#### [Required work]
Which lines in the records below contain the word "câini"? Report each such line in full, and count a match only when the capitalization is identical.

________

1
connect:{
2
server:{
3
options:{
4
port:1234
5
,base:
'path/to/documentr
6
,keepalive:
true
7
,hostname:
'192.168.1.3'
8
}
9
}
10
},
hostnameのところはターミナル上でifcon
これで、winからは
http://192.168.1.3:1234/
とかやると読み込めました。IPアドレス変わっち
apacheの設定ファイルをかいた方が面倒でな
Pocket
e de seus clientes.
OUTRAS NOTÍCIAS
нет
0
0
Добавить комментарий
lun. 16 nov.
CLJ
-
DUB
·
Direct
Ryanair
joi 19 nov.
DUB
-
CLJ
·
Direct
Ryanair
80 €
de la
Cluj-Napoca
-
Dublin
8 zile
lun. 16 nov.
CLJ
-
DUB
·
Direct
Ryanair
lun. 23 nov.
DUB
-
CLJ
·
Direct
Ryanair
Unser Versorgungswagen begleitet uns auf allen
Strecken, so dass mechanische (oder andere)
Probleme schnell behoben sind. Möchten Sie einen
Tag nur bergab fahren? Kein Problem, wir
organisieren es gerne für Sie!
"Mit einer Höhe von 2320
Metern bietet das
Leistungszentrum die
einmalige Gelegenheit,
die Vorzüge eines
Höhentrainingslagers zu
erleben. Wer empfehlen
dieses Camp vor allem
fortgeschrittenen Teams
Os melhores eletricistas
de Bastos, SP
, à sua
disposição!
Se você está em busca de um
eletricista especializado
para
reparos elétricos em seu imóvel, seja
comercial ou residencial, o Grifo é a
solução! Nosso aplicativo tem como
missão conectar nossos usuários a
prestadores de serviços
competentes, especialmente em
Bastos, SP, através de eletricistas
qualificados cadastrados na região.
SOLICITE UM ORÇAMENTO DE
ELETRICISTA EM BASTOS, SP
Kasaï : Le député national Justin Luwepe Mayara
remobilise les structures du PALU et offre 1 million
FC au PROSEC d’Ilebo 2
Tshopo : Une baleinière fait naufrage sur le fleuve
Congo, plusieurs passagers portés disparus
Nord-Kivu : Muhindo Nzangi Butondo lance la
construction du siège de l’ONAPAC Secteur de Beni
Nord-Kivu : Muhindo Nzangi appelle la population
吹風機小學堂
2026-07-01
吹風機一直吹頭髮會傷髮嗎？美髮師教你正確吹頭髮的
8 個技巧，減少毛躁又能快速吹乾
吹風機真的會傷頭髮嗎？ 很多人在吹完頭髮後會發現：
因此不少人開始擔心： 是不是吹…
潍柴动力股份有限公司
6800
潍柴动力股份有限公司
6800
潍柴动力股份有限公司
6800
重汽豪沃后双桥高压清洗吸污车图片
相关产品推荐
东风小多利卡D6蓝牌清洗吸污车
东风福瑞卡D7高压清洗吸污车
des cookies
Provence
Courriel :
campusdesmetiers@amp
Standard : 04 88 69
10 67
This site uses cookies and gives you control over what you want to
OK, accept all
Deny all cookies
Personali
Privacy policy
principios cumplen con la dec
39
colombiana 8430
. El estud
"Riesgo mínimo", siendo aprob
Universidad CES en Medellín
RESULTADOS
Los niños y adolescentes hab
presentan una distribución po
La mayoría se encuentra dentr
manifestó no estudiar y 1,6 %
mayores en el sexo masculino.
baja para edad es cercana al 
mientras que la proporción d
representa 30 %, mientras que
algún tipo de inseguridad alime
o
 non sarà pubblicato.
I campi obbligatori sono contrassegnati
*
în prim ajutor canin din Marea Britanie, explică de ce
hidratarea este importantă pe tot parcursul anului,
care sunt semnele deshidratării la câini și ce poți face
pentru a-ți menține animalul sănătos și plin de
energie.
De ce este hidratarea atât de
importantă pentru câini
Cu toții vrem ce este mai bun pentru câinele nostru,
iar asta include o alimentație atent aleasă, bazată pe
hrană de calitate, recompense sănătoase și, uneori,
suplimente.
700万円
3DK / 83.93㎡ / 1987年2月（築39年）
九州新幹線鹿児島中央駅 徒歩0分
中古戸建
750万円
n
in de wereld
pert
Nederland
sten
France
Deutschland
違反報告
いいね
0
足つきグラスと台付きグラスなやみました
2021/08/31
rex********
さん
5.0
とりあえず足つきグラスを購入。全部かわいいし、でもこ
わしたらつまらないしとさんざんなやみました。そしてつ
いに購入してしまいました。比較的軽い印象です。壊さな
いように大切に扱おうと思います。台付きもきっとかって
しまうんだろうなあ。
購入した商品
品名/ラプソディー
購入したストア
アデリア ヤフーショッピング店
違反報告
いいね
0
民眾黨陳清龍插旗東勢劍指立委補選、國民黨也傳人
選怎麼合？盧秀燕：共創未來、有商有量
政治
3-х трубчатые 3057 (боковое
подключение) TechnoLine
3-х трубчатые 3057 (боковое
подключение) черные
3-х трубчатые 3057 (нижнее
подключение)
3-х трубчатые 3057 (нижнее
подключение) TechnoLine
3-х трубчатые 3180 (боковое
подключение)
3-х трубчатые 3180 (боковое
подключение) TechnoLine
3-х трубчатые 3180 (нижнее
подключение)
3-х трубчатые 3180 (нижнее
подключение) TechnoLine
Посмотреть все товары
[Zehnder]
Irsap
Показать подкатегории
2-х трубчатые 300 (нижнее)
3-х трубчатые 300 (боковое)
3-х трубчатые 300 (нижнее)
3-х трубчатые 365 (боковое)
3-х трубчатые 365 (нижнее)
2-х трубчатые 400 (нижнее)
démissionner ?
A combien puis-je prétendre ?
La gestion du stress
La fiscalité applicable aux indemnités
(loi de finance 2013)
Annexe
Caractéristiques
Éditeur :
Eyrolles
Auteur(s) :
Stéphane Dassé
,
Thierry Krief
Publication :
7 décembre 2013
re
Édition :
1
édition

________

#### [Reply to the task]
care sunt semnele deshidratării la câini și ce poți face
importantă pentru câini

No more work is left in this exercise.